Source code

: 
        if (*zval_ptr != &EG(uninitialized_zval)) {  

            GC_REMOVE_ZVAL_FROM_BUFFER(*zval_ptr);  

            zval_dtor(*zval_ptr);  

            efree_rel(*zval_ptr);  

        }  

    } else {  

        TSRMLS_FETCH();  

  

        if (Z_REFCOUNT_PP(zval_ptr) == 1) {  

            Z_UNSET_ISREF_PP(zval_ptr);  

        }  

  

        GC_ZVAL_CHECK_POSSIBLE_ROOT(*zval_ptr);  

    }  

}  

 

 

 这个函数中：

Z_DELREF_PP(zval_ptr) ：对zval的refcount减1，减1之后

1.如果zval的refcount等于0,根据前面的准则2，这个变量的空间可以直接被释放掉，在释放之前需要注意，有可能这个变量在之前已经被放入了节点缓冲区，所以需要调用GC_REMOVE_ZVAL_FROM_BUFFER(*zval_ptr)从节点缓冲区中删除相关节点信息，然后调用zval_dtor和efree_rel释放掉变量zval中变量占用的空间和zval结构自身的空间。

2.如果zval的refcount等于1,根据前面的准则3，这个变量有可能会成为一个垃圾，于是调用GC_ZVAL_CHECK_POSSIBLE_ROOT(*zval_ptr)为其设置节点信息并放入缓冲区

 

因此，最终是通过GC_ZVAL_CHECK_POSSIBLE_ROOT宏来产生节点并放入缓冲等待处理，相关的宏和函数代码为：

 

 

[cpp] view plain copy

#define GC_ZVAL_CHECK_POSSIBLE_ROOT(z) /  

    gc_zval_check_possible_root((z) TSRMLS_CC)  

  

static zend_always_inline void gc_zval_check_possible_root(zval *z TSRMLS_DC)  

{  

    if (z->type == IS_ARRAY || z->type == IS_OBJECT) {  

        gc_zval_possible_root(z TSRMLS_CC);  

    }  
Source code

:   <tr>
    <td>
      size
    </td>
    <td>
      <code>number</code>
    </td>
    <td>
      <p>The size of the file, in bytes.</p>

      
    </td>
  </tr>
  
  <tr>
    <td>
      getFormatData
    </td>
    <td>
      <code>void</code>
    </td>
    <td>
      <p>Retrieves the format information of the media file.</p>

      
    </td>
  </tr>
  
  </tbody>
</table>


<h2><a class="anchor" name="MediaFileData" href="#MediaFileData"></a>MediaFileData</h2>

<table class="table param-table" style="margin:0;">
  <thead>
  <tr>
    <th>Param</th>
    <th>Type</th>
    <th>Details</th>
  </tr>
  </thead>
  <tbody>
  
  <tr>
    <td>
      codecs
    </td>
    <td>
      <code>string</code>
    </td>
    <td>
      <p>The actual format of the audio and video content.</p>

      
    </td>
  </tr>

______________________________

WHAT YOU NEED TO DO:
The answer should be exactly the lines from the one that contains "<th>Param</th>" through the end of the entries, both ends included, and nothing besides.

ANSWER TO THE EXERCISE:
    <th>Param</th>
    <th>Type</th>
    <th>Details</th>
  </tr>
  </thead>
  <tbody>
  
  <tr>
    <td>
      codecs
    </td>
    <td>
      <code>string</code>
    </td>
    <td>
      <p>The actual format of the audio and video content.</p>

      
    </td>
  </tr>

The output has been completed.